══ Source document ══

Vista Equity Partners has agreed to buy Solera Holdings Inc. in a transaction valued at about $6.5 billion. Other investors include Koch Equity Development LLC and an affiliate of Goldman Sachs & Co. Vista is buying 100 percent of Solera for $55.85 a share. David Baron, Michael Lucas, and Aleksej Moser of Rothschild Inc. advised Solera, Centerview Partners LLC provided financial advice to the Special Committee and Morgan Securities LLC represented Vista.
WESTLAKE, Texas, Sept. 13, 2015 /PRNewswire/ — Solera Holdings, Inc. (NYSE: SLH) (“Solera”, the “Company”, “we”, “us” or “our”) today announced that it has entered into a definitive merger agreement (the “Merger Agreement”) pursuant to which an affiliate of Vista Equity Partners (“Vista”) will acquire Solera in a transaction valued at approximately $6.5 billion (the “Merger”), including the existing net debt of Solera. Other key investors include an affiliate of Koch Equity Development LLC (“Koch Equity Development”), the investment and acquisition subsidiary of Koch Industries, Inc., and an affiliate of Goldman, Sachs & Co.

═══
══ Dataset rows ══

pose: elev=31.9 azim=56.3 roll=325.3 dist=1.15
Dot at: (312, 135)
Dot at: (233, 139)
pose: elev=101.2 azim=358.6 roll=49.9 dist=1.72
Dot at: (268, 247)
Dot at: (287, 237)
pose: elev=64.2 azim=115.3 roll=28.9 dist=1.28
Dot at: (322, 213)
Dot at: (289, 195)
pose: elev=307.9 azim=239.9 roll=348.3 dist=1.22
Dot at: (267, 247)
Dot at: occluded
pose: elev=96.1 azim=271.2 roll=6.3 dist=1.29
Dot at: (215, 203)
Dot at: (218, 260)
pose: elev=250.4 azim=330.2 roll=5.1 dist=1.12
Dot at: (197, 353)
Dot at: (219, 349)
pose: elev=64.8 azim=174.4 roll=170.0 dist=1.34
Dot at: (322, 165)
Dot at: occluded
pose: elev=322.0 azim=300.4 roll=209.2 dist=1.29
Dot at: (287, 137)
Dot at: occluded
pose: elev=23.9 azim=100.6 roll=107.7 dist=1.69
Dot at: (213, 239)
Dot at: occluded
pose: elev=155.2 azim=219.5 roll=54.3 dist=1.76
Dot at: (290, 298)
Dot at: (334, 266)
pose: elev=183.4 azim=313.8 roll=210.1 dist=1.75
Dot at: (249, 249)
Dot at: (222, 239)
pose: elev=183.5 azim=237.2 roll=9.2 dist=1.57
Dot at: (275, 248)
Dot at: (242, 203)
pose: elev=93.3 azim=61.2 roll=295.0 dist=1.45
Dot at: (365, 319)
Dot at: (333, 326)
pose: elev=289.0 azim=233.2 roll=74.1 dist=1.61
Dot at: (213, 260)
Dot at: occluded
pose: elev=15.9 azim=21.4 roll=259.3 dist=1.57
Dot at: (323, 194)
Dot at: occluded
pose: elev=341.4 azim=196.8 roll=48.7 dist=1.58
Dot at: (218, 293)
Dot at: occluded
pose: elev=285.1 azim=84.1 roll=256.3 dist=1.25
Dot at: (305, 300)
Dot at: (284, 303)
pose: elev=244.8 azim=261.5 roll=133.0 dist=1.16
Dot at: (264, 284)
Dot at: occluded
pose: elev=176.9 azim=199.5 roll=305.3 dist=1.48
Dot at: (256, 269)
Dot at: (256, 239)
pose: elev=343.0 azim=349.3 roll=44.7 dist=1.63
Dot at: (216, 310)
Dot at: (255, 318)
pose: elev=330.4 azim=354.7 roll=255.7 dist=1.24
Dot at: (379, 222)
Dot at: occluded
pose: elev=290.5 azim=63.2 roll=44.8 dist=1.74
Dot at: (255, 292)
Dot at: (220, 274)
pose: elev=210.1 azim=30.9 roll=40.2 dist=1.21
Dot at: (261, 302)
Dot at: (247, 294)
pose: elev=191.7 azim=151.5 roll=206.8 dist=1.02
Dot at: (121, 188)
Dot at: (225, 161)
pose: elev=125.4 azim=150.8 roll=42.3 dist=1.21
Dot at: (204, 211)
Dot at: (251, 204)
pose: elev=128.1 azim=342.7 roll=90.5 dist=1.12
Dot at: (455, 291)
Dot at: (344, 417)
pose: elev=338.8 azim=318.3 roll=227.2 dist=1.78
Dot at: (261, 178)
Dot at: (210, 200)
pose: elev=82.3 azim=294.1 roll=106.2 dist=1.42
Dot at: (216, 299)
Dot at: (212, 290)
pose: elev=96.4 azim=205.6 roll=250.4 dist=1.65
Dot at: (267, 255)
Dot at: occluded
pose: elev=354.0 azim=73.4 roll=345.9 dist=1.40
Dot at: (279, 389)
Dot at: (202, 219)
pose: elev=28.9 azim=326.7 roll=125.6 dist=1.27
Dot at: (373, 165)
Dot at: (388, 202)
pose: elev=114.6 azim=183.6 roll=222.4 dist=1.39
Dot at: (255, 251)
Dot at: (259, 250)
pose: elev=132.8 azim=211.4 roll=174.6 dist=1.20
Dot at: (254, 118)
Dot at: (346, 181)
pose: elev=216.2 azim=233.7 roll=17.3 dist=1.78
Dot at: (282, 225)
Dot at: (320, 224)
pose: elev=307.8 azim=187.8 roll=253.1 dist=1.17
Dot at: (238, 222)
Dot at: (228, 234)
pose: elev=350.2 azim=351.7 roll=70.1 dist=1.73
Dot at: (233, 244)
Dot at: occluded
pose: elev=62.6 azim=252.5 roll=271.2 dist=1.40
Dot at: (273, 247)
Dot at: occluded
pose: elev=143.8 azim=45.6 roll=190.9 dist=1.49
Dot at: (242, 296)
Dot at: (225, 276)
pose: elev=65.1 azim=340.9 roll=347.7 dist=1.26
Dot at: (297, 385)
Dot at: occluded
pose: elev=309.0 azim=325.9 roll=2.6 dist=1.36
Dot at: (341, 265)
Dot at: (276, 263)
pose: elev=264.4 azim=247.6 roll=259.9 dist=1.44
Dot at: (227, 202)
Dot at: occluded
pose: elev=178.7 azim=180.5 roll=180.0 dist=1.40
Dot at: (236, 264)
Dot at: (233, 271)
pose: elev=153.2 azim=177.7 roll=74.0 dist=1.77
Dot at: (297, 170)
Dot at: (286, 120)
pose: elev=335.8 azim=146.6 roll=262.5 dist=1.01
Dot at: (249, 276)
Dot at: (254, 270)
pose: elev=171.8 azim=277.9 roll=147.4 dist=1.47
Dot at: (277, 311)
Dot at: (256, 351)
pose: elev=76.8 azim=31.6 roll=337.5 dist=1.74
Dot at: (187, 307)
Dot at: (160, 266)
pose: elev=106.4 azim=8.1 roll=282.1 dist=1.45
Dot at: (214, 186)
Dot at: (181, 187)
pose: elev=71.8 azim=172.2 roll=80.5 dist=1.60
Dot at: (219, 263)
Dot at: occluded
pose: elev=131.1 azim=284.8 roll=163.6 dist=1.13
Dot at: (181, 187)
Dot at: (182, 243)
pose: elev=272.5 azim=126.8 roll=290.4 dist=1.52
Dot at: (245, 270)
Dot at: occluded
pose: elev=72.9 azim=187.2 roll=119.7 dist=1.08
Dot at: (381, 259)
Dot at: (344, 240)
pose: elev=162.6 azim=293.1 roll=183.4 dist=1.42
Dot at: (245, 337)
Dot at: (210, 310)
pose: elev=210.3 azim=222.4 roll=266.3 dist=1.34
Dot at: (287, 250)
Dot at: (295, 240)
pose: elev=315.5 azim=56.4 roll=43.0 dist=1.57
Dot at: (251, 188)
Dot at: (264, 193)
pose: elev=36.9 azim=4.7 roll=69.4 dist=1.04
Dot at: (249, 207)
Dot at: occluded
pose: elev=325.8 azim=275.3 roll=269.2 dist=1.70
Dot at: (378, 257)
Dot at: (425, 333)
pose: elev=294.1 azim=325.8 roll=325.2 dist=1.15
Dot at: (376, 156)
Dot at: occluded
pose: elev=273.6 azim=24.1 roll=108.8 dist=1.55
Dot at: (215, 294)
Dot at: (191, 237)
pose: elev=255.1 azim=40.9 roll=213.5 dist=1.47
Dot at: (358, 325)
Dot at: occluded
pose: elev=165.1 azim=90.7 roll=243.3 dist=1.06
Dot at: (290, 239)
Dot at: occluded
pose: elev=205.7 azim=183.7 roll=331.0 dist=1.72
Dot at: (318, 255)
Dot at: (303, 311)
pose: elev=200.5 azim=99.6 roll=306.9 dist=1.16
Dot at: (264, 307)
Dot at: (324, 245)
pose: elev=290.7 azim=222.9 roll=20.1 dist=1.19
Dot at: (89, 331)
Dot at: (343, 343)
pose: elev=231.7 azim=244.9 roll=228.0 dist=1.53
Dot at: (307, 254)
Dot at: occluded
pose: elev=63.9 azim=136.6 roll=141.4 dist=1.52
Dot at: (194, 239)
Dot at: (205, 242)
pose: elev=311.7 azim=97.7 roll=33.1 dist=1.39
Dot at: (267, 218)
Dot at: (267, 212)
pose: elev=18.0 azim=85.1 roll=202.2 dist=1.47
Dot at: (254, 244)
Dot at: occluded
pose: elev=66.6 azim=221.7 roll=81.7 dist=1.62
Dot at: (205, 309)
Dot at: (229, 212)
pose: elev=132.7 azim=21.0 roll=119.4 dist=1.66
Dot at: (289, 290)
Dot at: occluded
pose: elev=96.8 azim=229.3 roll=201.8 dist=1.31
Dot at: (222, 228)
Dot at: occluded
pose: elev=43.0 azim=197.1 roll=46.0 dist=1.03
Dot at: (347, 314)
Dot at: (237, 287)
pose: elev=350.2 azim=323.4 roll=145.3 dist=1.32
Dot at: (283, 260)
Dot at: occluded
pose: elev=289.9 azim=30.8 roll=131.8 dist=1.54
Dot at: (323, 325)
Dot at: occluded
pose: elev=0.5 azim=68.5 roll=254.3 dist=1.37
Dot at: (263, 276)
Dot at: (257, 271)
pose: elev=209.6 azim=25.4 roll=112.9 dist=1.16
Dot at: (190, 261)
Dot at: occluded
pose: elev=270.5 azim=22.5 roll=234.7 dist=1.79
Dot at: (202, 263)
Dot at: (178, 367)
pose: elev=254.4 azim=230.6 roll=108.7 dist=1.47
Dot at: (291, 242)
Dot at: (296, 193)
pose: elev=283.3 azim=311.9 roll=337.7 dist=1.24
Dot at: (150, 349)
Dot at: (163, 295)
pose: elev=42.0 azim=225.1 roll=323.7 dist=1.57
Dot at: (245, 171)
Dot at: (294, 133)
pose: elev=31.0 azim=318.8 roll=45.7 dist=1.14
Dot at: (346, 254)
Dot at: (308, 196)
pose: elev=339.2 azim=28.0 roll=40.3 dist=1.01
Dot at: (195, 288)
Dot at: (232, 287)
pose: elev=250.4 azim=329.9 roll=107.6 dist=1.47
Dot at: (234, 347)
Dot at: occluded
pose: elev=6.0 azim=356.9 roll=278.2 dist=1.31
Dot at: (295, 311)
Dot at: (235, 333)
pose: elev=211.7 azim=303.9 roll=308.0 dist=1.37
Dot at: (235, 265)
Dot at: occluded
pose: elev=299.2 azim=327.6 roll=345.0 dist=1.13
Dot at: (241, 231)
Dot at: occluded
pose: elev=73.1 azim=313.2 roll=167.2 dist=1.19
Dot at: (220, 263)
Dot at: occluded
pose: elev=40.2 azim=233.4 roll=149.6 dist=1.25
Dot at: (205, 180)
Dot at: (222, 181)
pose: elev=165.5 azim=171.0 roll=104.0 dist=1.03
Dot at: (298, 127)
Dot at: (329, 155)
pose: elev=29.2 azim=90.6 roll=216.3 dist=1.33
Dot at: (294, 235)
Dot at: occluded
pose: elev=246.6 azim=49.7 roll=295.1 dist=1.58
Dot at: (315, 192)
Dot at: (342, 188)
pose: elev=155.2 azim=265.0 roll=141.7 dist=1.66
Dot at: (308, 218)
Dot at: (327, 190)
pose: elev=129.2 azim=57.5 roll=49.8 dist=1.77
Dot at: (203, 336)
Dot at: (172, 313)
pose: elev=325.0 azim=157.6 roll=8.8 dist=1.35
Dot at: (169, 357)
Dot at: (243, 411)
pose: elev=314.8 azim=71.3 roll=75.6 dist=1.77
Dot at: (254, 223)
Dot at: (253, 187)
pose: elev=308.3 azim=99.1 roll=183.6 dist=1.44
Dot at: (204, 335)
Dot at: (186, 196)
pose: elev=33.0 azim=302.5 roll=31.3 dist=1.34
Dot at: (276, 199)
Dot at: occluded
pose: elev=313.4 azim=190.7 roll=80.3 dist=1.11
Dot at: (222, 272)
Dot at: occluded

═══

## Exercise set
**A)** Decide whether each statement agrees with the Solera deal text. For each of (i), (ii), and (iii), answer yes or no and quote the words of the text that settle it.
(i) Vista is paying $55.85 for each Solera share.
(ii) Centerview Partners LLC advised Vista on the deal.
(iii) The announcement was issued from Westlake, Texas.
**B)** Answer these questions from the Solera deal text:
(i) Which firm's people advised Solera?
(ii) How does the text describe Koch Equity Development LLC?
(iii) Under what exchange and ticker is Solera listed?
**C)** Write the next part of the Solera deal text, starting after its final sentence.

## Responses to the exercise
**A)**
(i) Yes: "Vista is buying 100 percent of Solera for $55.85 a share."
(ii) No: "Centerview Partners LLC provided financial advice to the Special Committee"
(iii) Yes: "WESTLAKE, Texas, Sept. 13, 2015"

**B)**
(i) Rothschild Inc.
(ii) As the investment and acquisition subsidiary of Koch Industries, Inc.
(iii) NYSE: SLH

**C)**
Pursuant to the Merger Agreement, Vista will acquire 100% of the outstanding shares of Solera common stock for $55.85 per share in cash in the Merger. The purchase price represents an unaffected premium of 53% over Solera’s closing share price of $36.39 on August 3, 2015.
The closing of the Merger is conditioned upon customary closing conditions, including the approval of Solera stockholders and required regulatory approvals. The Merger is expected to close no later than the first calendar quarter of 2016.
Solera’s board of directors, following the receipt of the unanimous recommendation of a special committee of independent directors of the Solera board (the “Special Committee”), unanimously approved the Merger Agreement and the Merger, and recommended that Solera stockholders vote their shares in favor of the Merger.
“This transaction delivers immediate compelling value to our stockholders and represents a pivotal milestone for Solera in partnering with Vista,” said Tony Aquila, Solera’s founder, Chairman and CEO. “It not only recognizes our innovative company and talented employees, but also provides us with the optimal flexibility to proliferate our world-class solutions and services for our customers. We are extremely excited about working with Vista to further strengthen Solera’s global leadership in risk and asset management technologies.”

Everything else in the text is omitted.